Another thing my mom and I argue about is how I dress. Whenever I go home to visit her in Ghana, particularly for a wedding or someone’s birthday, she says, “You can’t wear that. People are going to talk about you.” I’ve never understood her preoccupation with the judgements others would make of me (and by extension, of her) based on my clothes. I simply wear what brings me joy.
My parents were never married, and I think part of the reason our relationship is so complicated is because every time she looks at me, it reminds her of my father and their very painful history. (I don’t know the details of what transpired between my parents; she says it’s none of my business.) I think she takes out that frustration on me without even realizing it. When I was little and would visit my dad, she would say things like, “You can just stay there.

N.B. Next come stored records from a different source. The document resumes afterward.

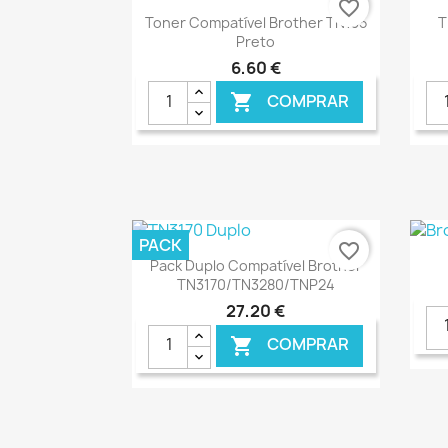
favorite_border
Ver+

Toner Compatível Brother TN135
T
Preto
6,60 €
COMPRAR

€ ONLINE
PACK
favorite_border
Ver+

Pack Duplo Compatível Brother
TN3170/TN3280/TNP24
27,20 €
COMPRAR

€ ONLINE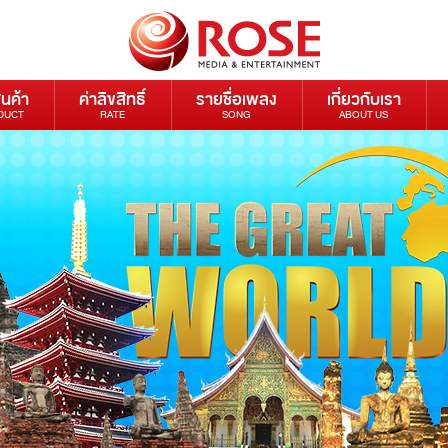
ินค้า
ค่าลิขสิทธิ์
รายชื่อเพลง
เกี่ยวกับเรา
DUCT
RATE
SONG
ABOUT US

Don’t come back.” And I was like, What kind of mother says that to her child?
Something that caused a lot of strife for me is that I never knew if she was genuinely incapable of understanding my point of view, or if she didn’t want to understand.
A quote by Rainer Maria Rilke in Letters to a Young Poet helped me get through that piece of it: “Avoid providing material for the drama that is always stretched tight between parents and children; it uses up much of the children’s strength and wastes the love of the elders, which acts and warms even if it doesn’t comprehend. Don’t ask for advice from them and don’t expect any understanding; but believe in a love that is being stored up for you like an inheritance, and have faith that in this love there is strength and blessing so large that you can travel as far as you wish without having to step outside it.”
I have always wanted so badly for my mother to understand the core of who I am. Once I accepted that she doesn’t need to understand me for her to love me — I began to find some peace.
When we’re arguing, I remind myself of everything that my mother has done for me. It’s a lot to go through within a split second, but I think the more you practice it, the more it becomes a conscious-unconsciousness. I’ve learned to just be like, “Arguing this point is pointless.” (And if I have to vent to someone later to get it off my chest, then I can.) The most important thing I remind myself of: arguing with her is not productive. It has taken me 34 years to understand how to apply diplomacy to our relationship: it’s not only about what to say, it is equally about when to let go of a point. As ridiculous as it sounds, I think I’ve been gifted with a more introspective sense than my mother, so I have also accepted that peace will not always come from meeting in the middle; sometimes the onus will lie more on me, than her, to accept or let go.
Mother/daughter relationships are definitely complicated. I mean, I love my mother to death. She’s the most important person in my life and my most profound support system, but good God: that woman has driven me through the wall and back.
Thank you so much for sharing your stories!